Eleanor has a comfort pack. But she hasn’t needed it yet.
Scene II -
TAPE: :13 “How's that chest pain now? It's ok now. I’m going to take your blood pressure again to see if the nitroglycerin made a difference.”
Grossman stays with Eleanor for about an hour.
TAPE: :02 “Yes, it did.”
In hospitals, Grossman says nurses are in and out of patients’ rooms and rarely have time to get to know them. At home, it's a different story.
TAPE: :25 "I'm going to ask you to put your oxygen on, ok? Yeah. Is it ok if I take your hearing aid out when I put this in? Cause I know it usually gets in the way a little bit. Yeah. Good. I'm usually pretty loud. Yeah, I hear you. Are you used to my Boston accent too? No... Did you notice I had an accent? No.
Eleanor is originally from Germany. She says that before deciding on hospice care, she was in and out of the hospital. She’s happy to be staying in her own apartment.

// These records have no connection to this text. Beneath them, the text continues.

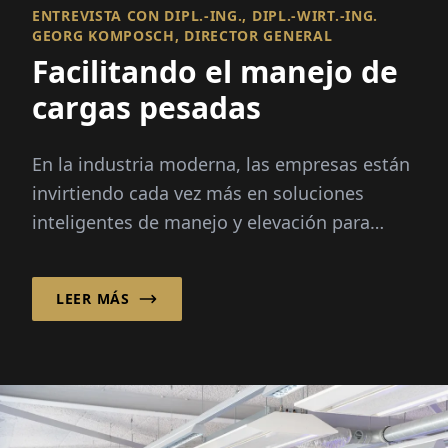
ENTREVISTA CON DIPL.-ING., DIPL.-WIRT.-ING.
GEORG KOMPOSCH, DIRECTOR GENERAL
Facilitando el manejo de
cargas pesadas
En la industria moderna, las empresas están
invirtiendo cada vez más en soluciones
inteligentes de manejo y elevación para
mejorar la eficiencia, la ergonomía y...
LEER MÁS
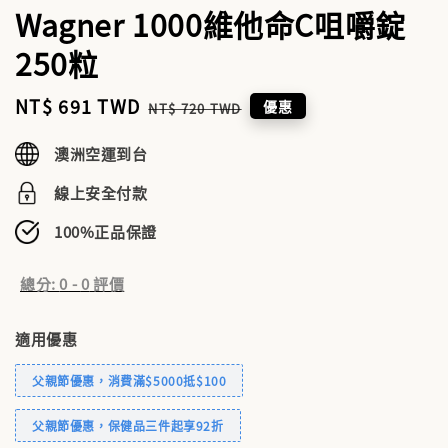
Wagner 1000維他命C咀嚼錠
250粒
Sale
NT$ 691 TWD
Regular
優惠
NT$ 720 TWD
price
price
澳洲空運到台
線上安全付款
100%正品保證
總分:
0
-
0
評價
適用優惠
父親節優惠，消費滿$5000抵$100
父親節優惠，保健品三件起享92折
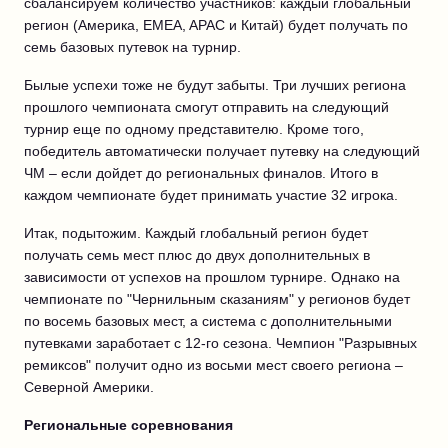
сбалансируем количество участников: каждый глобальный
регион (Америка, EMEA, APAC и Китай) будет получать по
семь базовых путевок на турнир.
Былые успехи тоже не будут забыты. Три лучших региона
прошлого чемпионата смогут отправить на следующий
турнир еще по одному представителю. Кроме того,
победитель автоматически получает путевку на следующий
ЧМ – если дойдет до региональных финалов. Итого в
каждом чемпионате будет принимать участие 32 игрока.
Итак, подытожим. Каждый глобальный регион будет
получать семь мест плюс до двух дополнительных в
зависимости от успехов на прошлом турнире. Однако на
чемпионате по "Чернильным сказаниям" у регионов будет
по восемь базовых мест, а система с дополнительными
путевками заработает с 12-го сезона. Чемпион "Разрывных
ремиксов" получит одно из восьми мест своего региона –
Северной Америки.
Региональные соревнования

TAPE: :30 It’s a place for the dying and I thought I'm in that state already! And then Rita convinced me that they would take care of me, regardless of how long I live. And that made me feel much better.
CARE – FADE OUT…
TAPE: Sound of tapping on a computer QUICKLY FADE UNDER
The next day, at her apartment, Grossman writes up a summary of her visit with Eleanor and prepares to leave on vacation for two weeks.
TAPE: :04 “She’s still having symptoms that need to be managed.”
She doesn’t know if Eleanor will be alive when she gets back.
TAPE: :16 I feel sad, but I also feel honored. .. I've developed a bond. I feel honored that she trusts me and that she feels comfortable talking to me with what are intimate, intimate experiences. I know she looks forward to seeing me."
Grossman says if she ever gets sick herself, she’s arranged to be taken care of the way she cares for Eleanor. She’s already stipulated when she does and does not want aggressive treatment.
But for now she plans to stay on the job... as a nurse for as long as possible, and then maybe as a volunteer, to help other nurses.
Eleanor has plans too.
Upon her death, she’s donating her brain to the The Neurological Institute at Columbia Presbyterian. She says, she “figures that science will want the brain of a 101-year-old lady.”
I’m Katie Simon, Columbia Radio News.
BACK ANNOUNCE: Rita Grossman arrived home from vacation this week. She reports that Eleanor is weaker than before she left and that she’ll be visiting her soon.